Sépher, un rendez-vous biblique avec l’histoire

 

                                                         


Par Robert Laplante

La Bible me fascine. Pas tant pour ce qu’elle raconte que pour ce qu’elle a vécu et traversé. Une fabuleuse histoire, riche, qui mérite de faire l’objet d’un livre ou d’une BD. Comme Sépher, l’épopée millénaire de la Bible signée Éliette Abécassis et Néjib que les éditions Albin Michel ont publié au printemps.

Qu’on l’aime ou pas, la Bible est quand même un texte sacré pour près de 3 milliards d’êtres humains. C’est aussi le cœur de deux des grandes religions du livre, même si la chrétienne diffère en partie de la judaïque et une des influences majeures d’une troisième : l’Islam. Bref, le livre le plus lu de l’Histoire. Aussi, le plus controversé, le plus attaqué et le plus brûlé, victime des intégristes de tout acabit qui s’en servent soit pour contrôler les autres, soit pour justifier les facettes les plus sombres de la psyché humaine. En son nom, on a fait le meilleur comme on a fait le pire.

Si le livre est fascinant, son histoire l’est encore plus. Et qui de mieux pour la raconter qu’un tandem issu de deux cultures différentes, mais influencées par elle. Néjib est un bédéiste franco-tunisien connu pour Stupor Mundi et pour ses deux collaborations à Jhen Le procès de Gilles de Rais et Jeanne des Armoises, dessinées par Jean Pleyers.


                                      


                                 


Éliette Abécasssis, quant à elle, est l’autrice de l’excellent trhiller historico-religieux Qumran, dont il existe une adaptation bédé. Mais elle ne se résume pas qu’à ça. Elle est aussi réalisatrice, scénariste, parolière, pour Enrico Macias (Debout sur le zinc), ainsi que professeur de philosophie à l’université de Caen-Normandie. De confession juive séfarade, elle s’intéresse depuis toujours au livre saint. Un peu normal, puisqu’elle est la fille d’Armand Abécassis, professeur honoraire de philosophie générale et comparée à l’université Michel-de-Montaigne et grand connaisseur de la Bible.

Bloc de données –
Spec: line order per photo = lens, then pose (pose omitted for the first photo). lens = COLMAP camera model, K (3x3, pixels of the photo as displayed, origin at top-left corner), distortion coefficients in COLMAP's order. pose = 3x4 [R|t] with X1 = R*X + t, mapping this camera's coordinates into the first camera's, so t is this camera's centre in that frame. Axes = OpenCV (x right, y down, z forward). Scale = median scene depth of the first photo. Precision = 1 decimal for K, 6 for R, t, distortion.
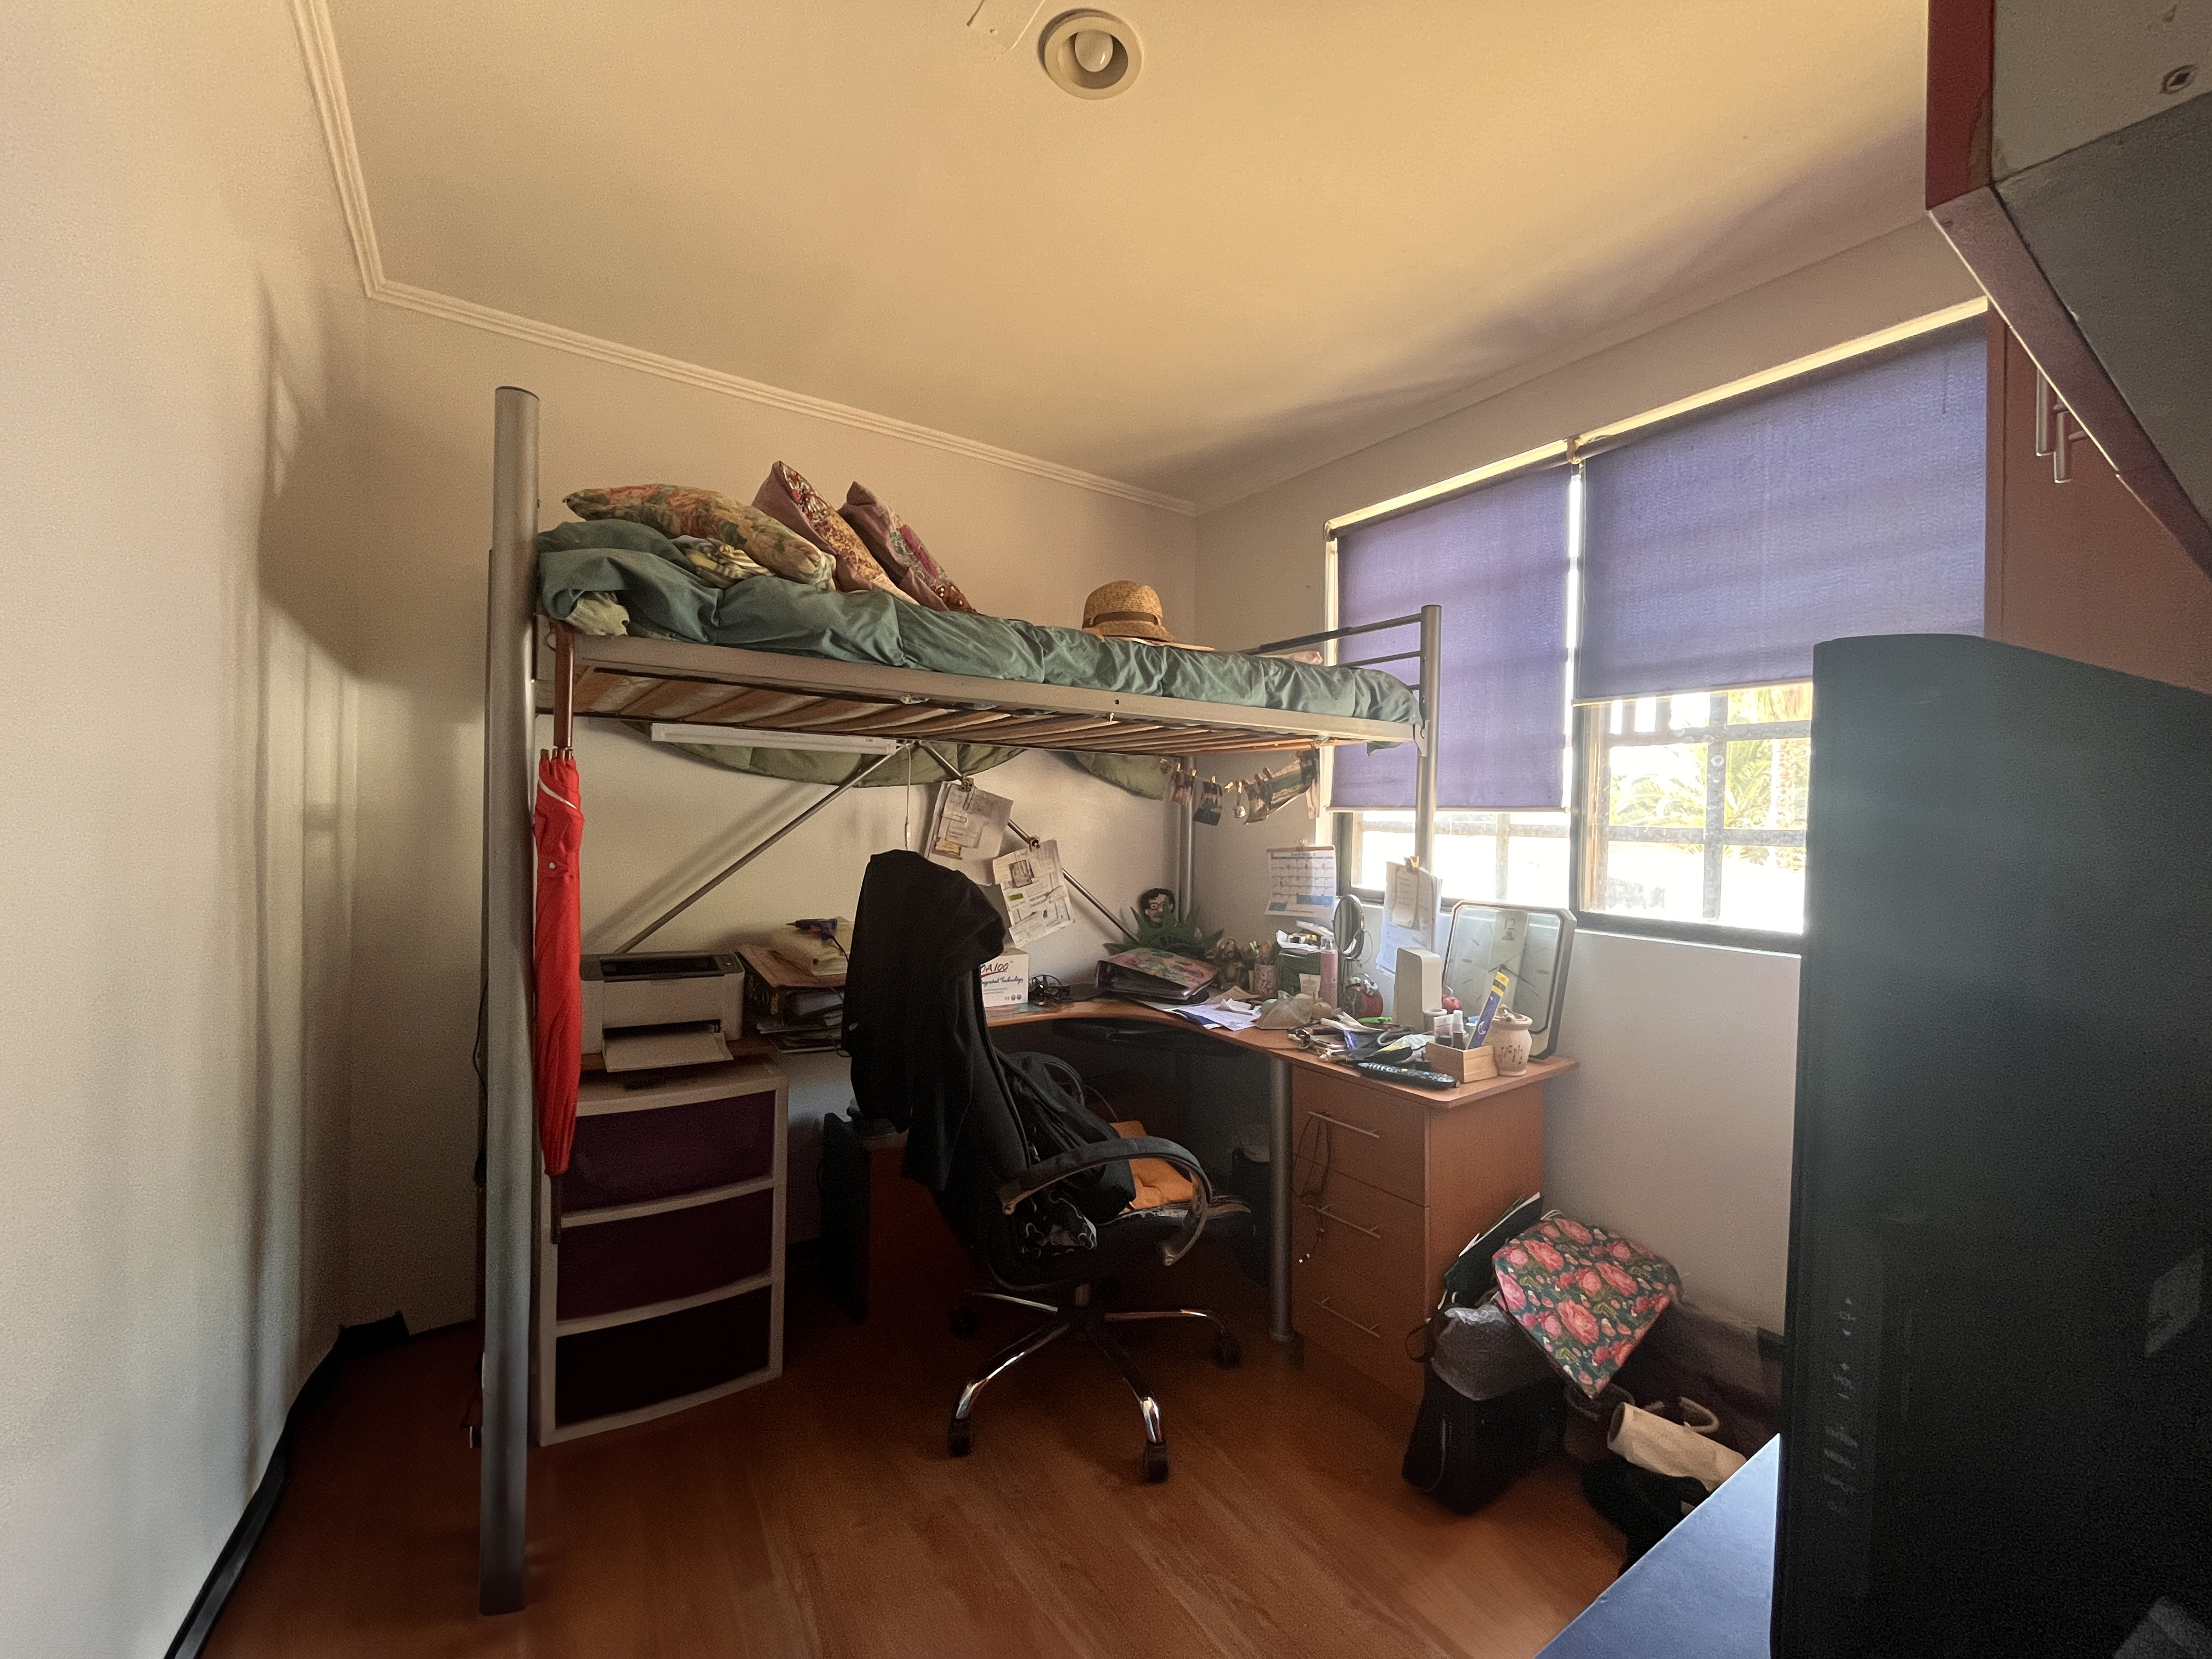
lens RADIAL K [[891.9, 0, 1096.2], [0, 891.9, 822.8], [0, 0, 1]] dist [-0.014050, -0.000178]
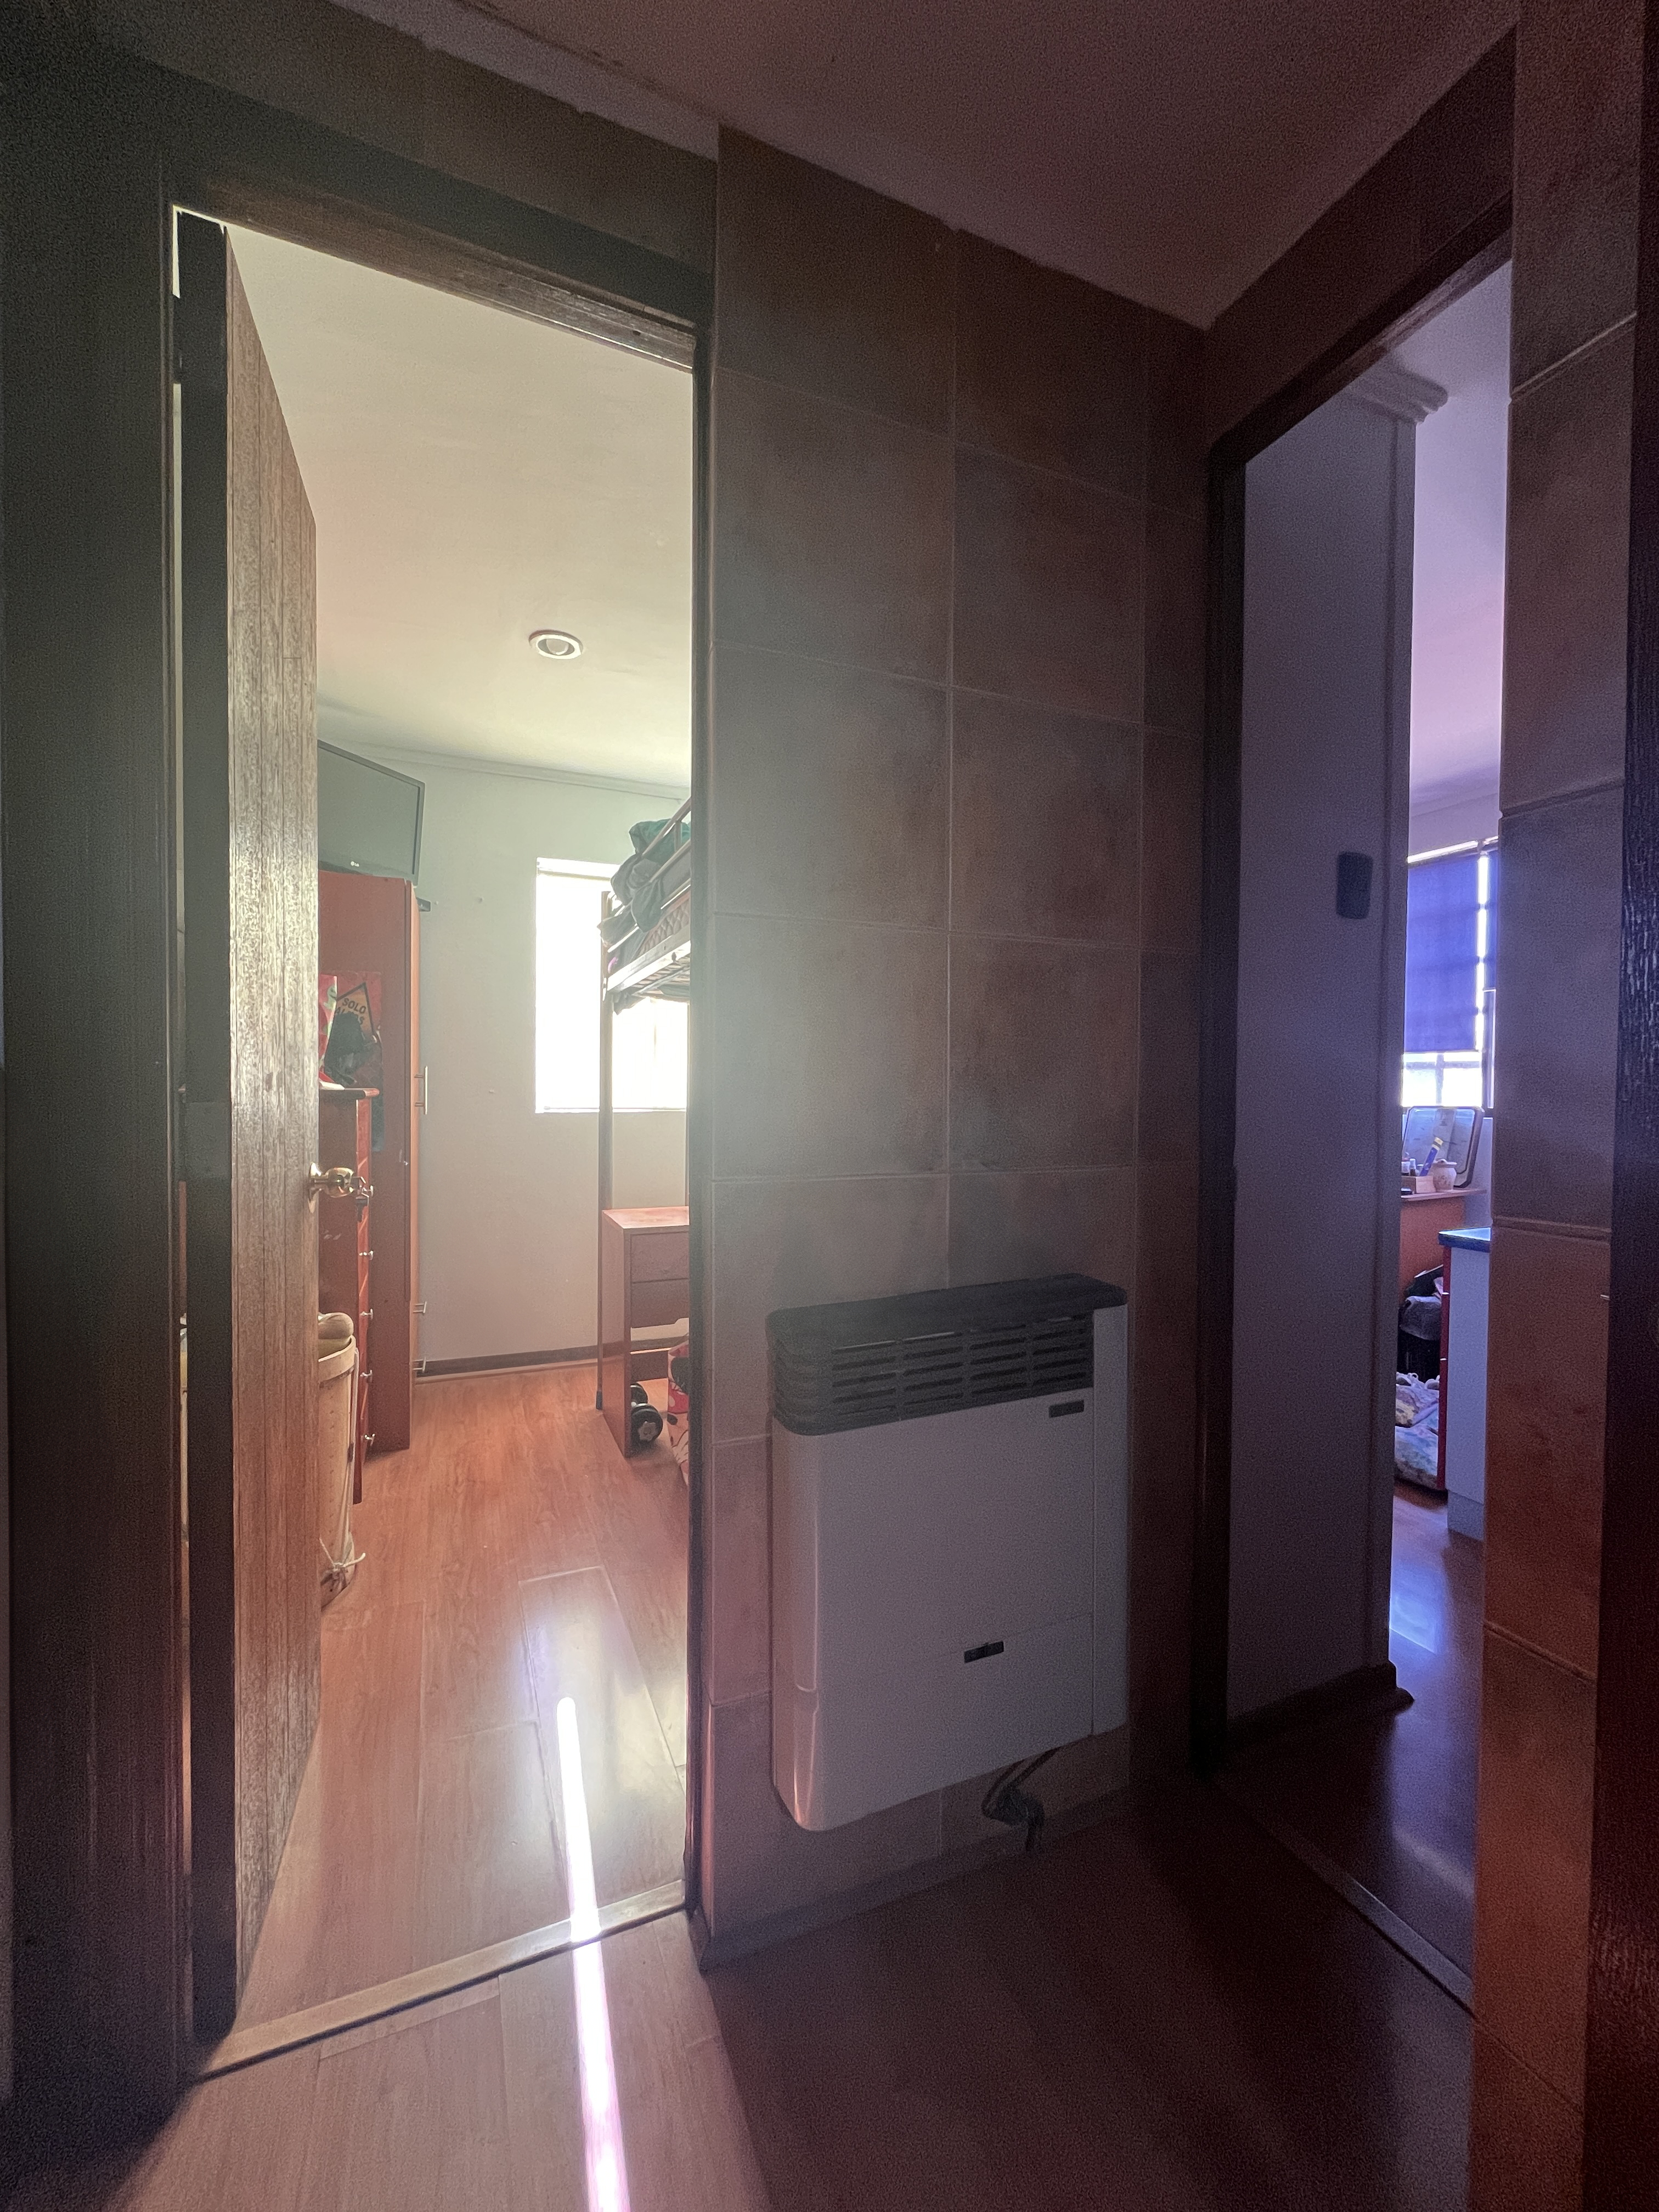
lens RADIAL K [[891.9, 0, 852.9], [0, 891.9, 1108.3], [0, 0, 1]] dist [-0.014050, -0.000178]
pose [[0.986997, -0.007814, -0.160548, -0.418363], [0.009312, 0.999920, 0.008583, 0.075441], [0.160468, -0.009967, 0.986991, -0.944375]]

Consigne A – Énumérez toutes les activités professionnelles que l'article sur Sépher attribue à Éliette Abécassis.
Consigne B – Poursuivez l'article consacré à Sépher en reprenant après sa dernière phrase.

Votre réponse A – Autrice, réalisatrice, scénariste, parolière et professeur de philosophie à l'université de Caen-Normandie.

Votre réponse B –
                                                   


Paris, début du XXIe siècle, Éliette rend visite à ses parents. Encore une fois son père est isolé dans son bureau à faire, je ne sais quel travail aussi minutieux que mystérieux. Le vénérable professeur s’est mis en tête de retranscrire sur des parchemins la totalité du livre des livres. Une nouvelle lubie un peu étrange. D’autant plus que des Bibles, il en possède une kyrielle et de toutes les provenances.

En le regardant recopier, comme un orfèvre, chacun de ses mots, chacune de ses phrases, chacune de ses pages, l’autrice ne peut s’empêcher de penser à ces milliers de scribes qui avant son père ont reproduit les mêmes gestes et de traverser les siècles et les épreuves.

Ce soir-là dans l’intimité familiale, Armand entreprend de lui conter la plus grande histoire : celle de cette « parole de Dieu » et de tous ceux qui ont risqué leur vie pour sa protection et sa sauvegarde. De l’alliance avec Dieu au cauchemar nazi en passant par la destruction du temple, l’inquisition et les autres outrages qu’on lui a infligés, Armand raconte cette histoire biblique plus incroyable que son contenu.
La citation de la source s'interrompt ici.